"""
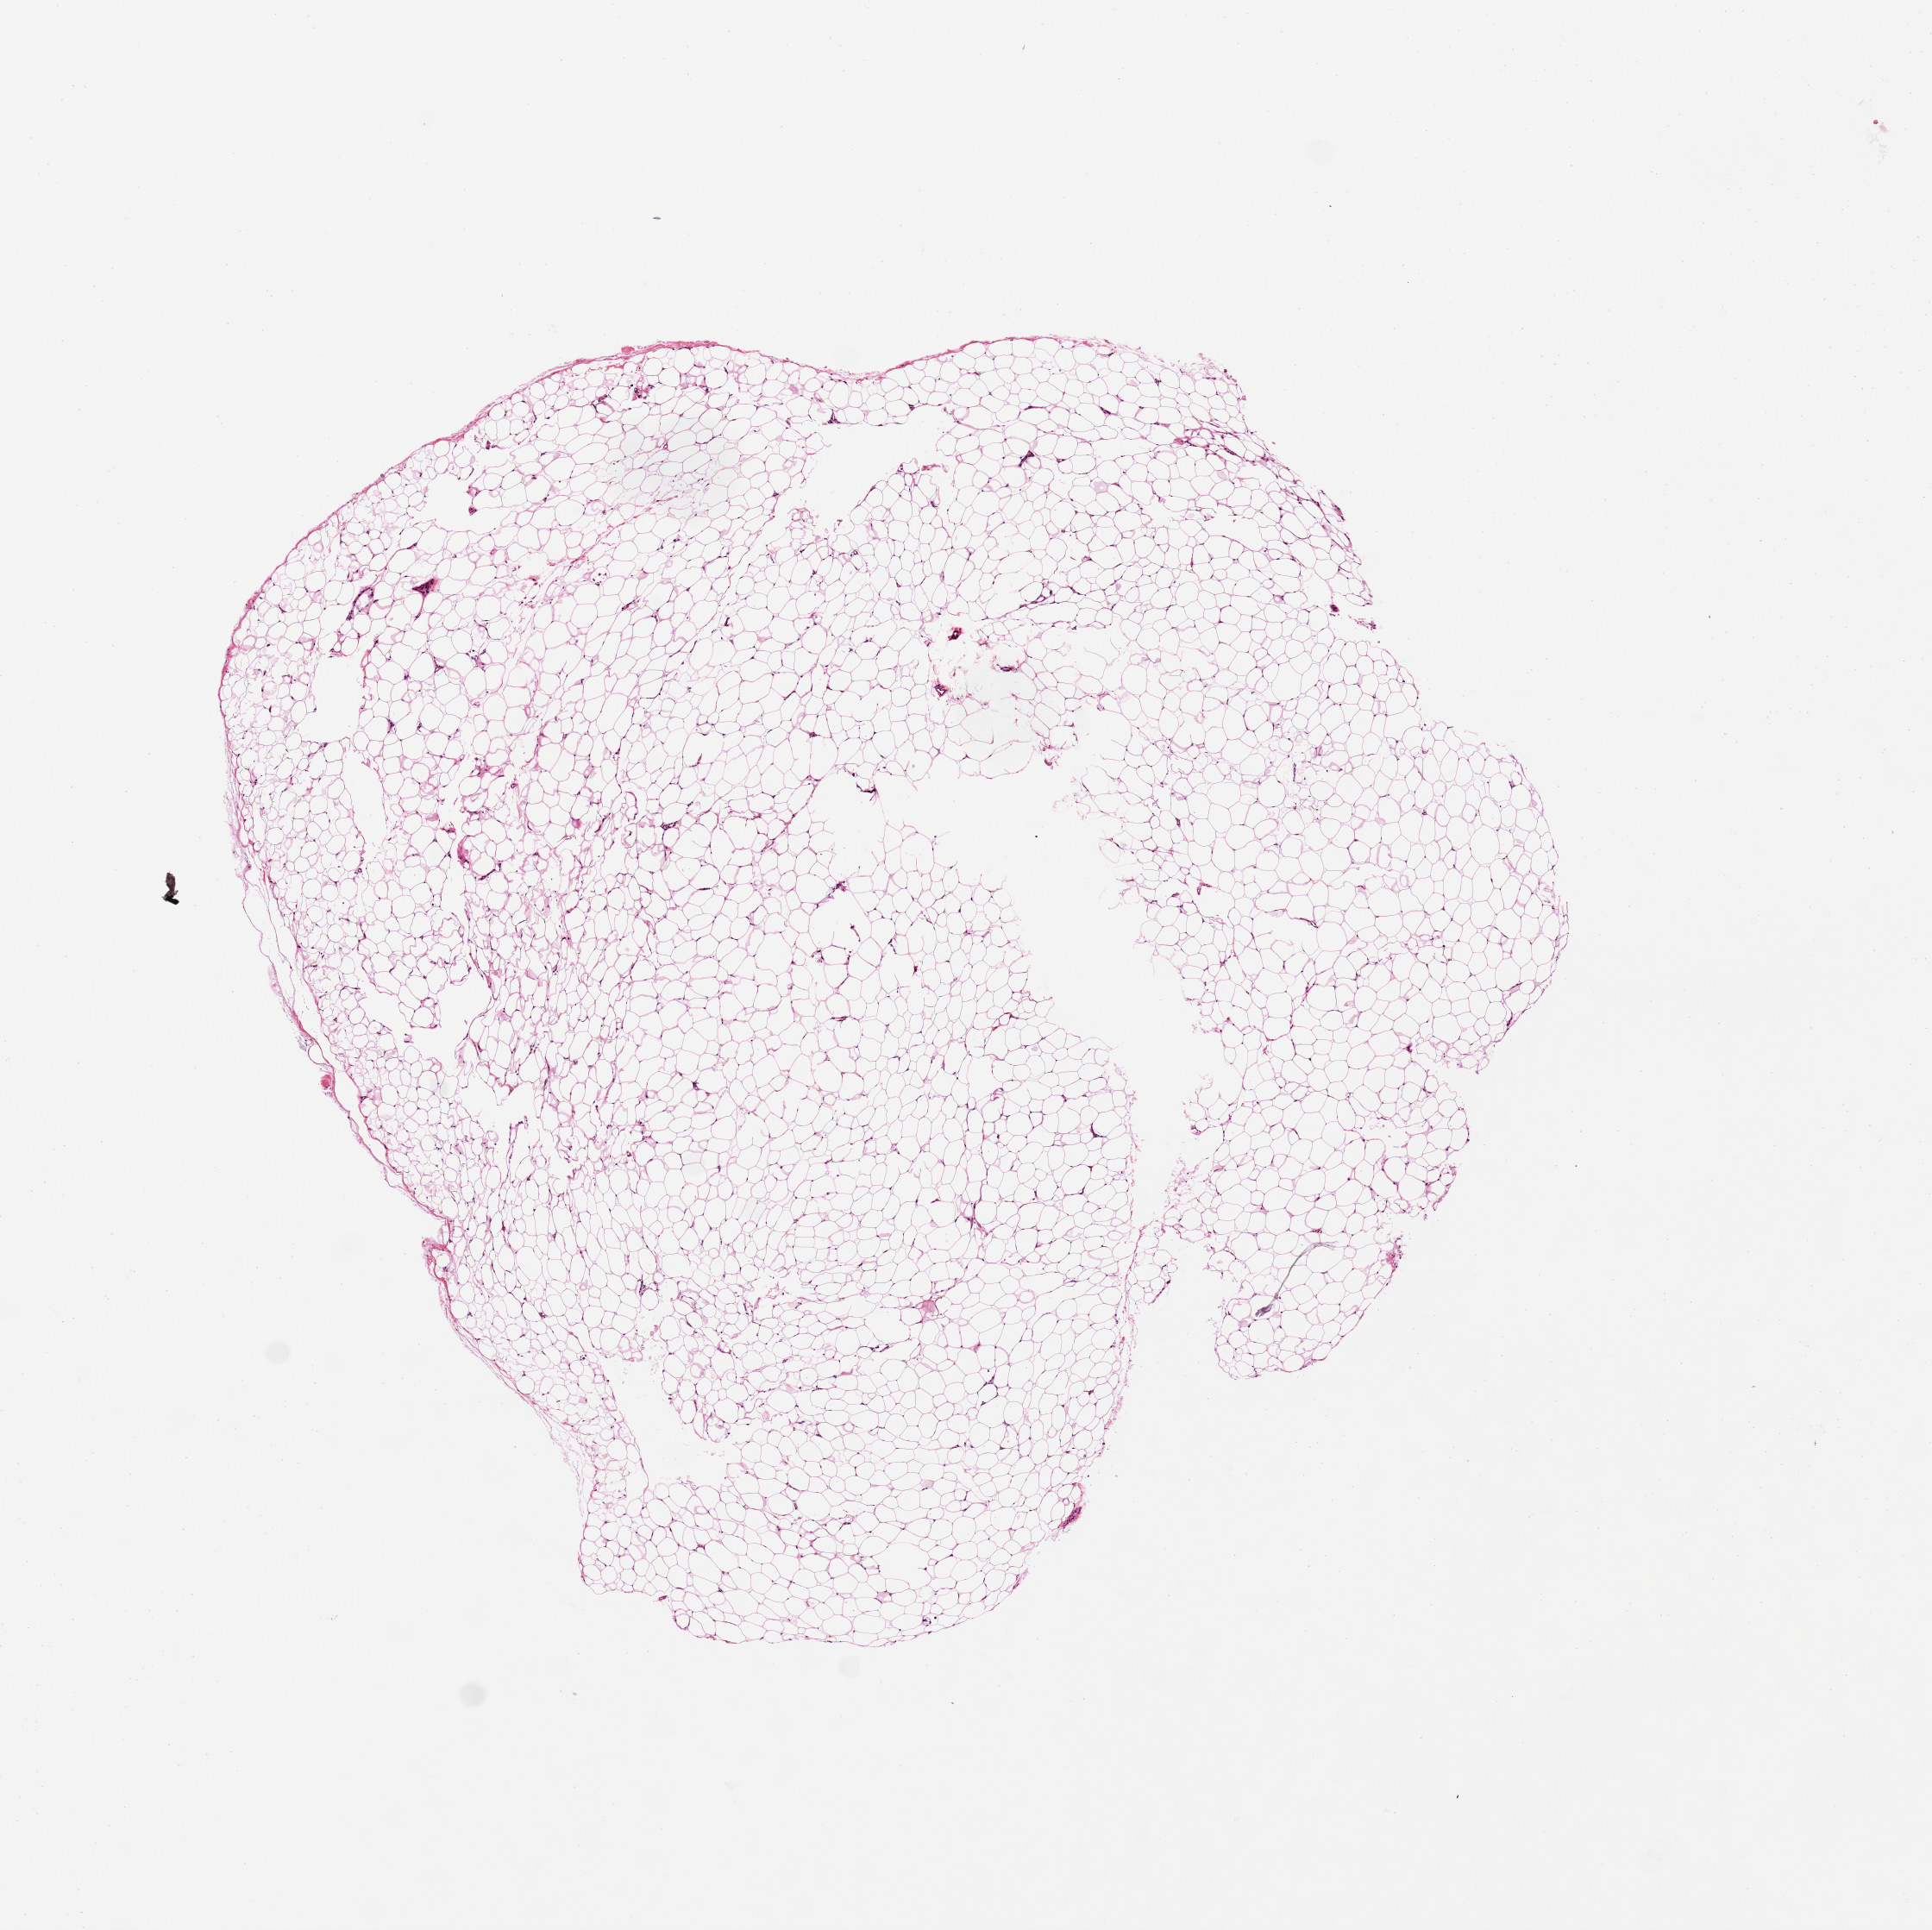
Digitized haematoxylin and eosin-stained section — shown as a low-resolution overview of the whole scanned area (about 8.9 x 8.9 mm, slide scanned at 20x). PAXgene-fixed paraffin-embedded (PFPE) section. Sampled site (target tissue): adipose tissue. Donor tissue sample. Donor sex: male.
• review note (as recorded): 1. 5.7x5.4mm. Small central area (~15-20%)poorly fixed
"""
"""
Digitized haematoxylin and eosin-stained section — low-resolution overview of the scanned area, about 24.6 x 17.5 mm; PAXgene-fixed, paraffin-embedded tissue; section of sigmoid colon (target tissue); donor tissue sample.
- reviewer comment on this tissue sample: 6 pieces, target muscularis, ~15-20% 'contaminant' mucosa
"""
Problem to solve: Copy out every line of the material above that mentions the word "section".

Written reply:
Digitized haematoxylin and eosin-stained section — shown as a low-resolution overview of the whole scanned area (about 8.9 x 8.9 mm, slide scanned at 20x). PAXgene-fixed paraffin-embedded (PFPE) section. Sampled site (target tissue): adipose tissue. Donor tissue sample. Donor sex: male.
Digitized haematoxylin and eosin-stained section — low-resolution overview of the scanned area, about 24.6 x 17.5 mm; PAXgene-fixed, paraffin-embedded tissue; section of sigmoid colon (target tissue); donor tissue sample.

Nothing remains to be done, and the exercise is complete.